I have created a SOAP web service with Linx. I am using transport security. I am able to consume the web service from SoapUI.

Now I would like to add username and password authentication. I have setup a user in Linx, and I have granted them access to my web service. However, I am unclear as to how to require the authentication.

Is this http basic authentication, or is it at the WS level? When I go to SoapUI, the client is still able to post the message without providing any credentials.

Is there a config file somewhere such as web.config? Do I need to add something to my WSDL for this to happen?

Can you steer me in the right direction for using username and password authentication with my SOAP web service?

Many thanks!

2

We only support X509 certificates over http when using Message security so the username and password mechanism is not currently available. Let me know if you would like us to build it in.

3

So username and password is not available for the transport security option with https?

I guess I am wondering what the user setup is for? (Create user, define role, check box for web service access.)

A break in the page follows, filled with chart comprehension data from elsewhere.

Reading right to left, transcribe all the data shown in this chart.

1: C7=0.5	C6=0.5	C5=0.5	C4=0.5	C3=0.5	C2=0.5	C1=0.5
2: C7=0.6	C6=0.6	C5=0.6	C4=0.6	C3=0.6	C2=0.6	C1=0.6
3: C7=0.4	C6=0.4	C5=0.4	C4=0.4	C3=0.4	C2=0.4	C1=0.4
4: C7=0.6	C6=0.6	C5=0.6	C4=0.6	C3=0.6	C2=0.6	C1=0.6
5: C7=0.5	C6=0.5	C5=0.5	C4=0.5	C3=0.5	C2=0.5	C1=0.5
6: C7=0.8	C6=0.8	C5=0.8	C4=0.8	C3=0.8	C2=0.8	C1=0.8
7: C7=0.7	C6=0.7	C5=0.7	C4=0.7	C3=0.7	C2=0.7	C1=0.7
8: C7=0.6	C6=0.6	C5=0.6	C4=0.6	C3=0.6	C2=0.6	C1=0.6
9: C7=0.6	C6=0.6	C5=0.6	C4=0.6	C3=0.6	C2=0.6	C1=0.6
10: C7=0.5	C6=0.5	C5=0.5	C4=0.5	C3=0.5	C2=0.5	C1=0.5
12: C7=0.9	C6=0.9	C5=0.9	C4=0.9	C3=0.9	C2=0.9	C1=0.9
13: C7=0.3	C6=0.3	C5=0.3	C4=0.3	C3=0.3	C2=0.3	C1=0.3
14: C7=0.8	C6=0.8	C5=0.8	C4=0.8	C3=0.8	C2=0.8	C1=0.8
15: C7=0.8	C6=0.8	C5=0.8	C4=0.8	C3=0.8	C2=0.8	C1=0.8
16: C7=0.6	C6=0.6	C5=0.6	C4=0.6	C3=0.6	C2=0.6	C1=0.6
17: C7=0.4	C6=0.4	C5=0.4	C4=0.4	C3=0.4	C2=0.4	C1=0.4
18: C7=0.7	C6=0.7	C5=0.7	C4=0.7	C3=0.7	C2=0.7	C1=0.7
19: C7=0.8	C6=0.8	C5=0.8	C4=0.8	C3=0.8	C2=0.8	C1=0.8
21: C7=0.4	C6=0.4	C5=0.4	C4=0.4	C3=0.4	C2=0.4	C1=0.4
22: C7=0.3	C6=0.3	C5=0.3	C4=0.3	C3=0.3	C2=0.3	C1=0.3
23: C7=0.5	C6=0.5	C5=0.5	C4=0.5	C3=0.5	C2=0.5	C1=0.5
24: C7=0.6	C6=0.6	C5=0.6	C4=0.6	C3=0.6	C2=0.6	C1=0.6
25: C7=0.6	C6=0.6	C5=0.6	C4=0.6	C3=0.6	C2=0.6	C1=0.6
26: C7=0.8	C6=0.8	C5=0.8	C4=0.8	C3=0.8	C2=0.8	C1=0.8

I would like to be able to use username and password authentication with https (transport security.)

Many thanks!

4

At 5:38 in this YouTube video, the presenter shows how to put a username and password in the URL for his web service.

Can this be done for a SOAP web service? Or is the username and password security only available for a REST web service?

I am just trying to find a way to publish my SOAP web service with https in such a way that there will be some kind of authentication involved. I don’t want anyone in the world to be able to consume my web service without being authorized. Is this possible?

Many thanks!

5

The video refers to exposing a Linx Process as a REST web service. This is the easiest way to expose a web service in Linx but it has the following limitations:

  • It runs over https on the same port as Linx Server.
  • It only uses REST.
  • The request and response formats are fixed.
  • Authentication is only provided by Linx Server by way of the usernames and passwords you provide in the Linx Server administration interface.

Walkthrough of exposing a Linx Process as a REST web service

1. Create a Linx Process and expose it as a web service

helloworld.png496×630 17.6 KB

2. Upload it to Linx Server

3. Create the users that you want to allow access to

adduser.png810×592 55.4 KB

4. Follow the video on calling the web service by passing username, password and parameters.

Creating stand-alone web services with Linx

We can create web services with Linx without the limitations imposed by just exposing a Linx Process as a web service. Create them by creating a service in a Linx Solution.

Pros

  1. Can be SOAP or REST.
  2. Not linked to Linx Server security.
  3. Can use any port.
  4. Can have any request or response format.
  5. Can use different security mechanisms.

Cons

  • Requires a wsdl or swagger definition.
  • Username/password and OAuth style security are not currently supported.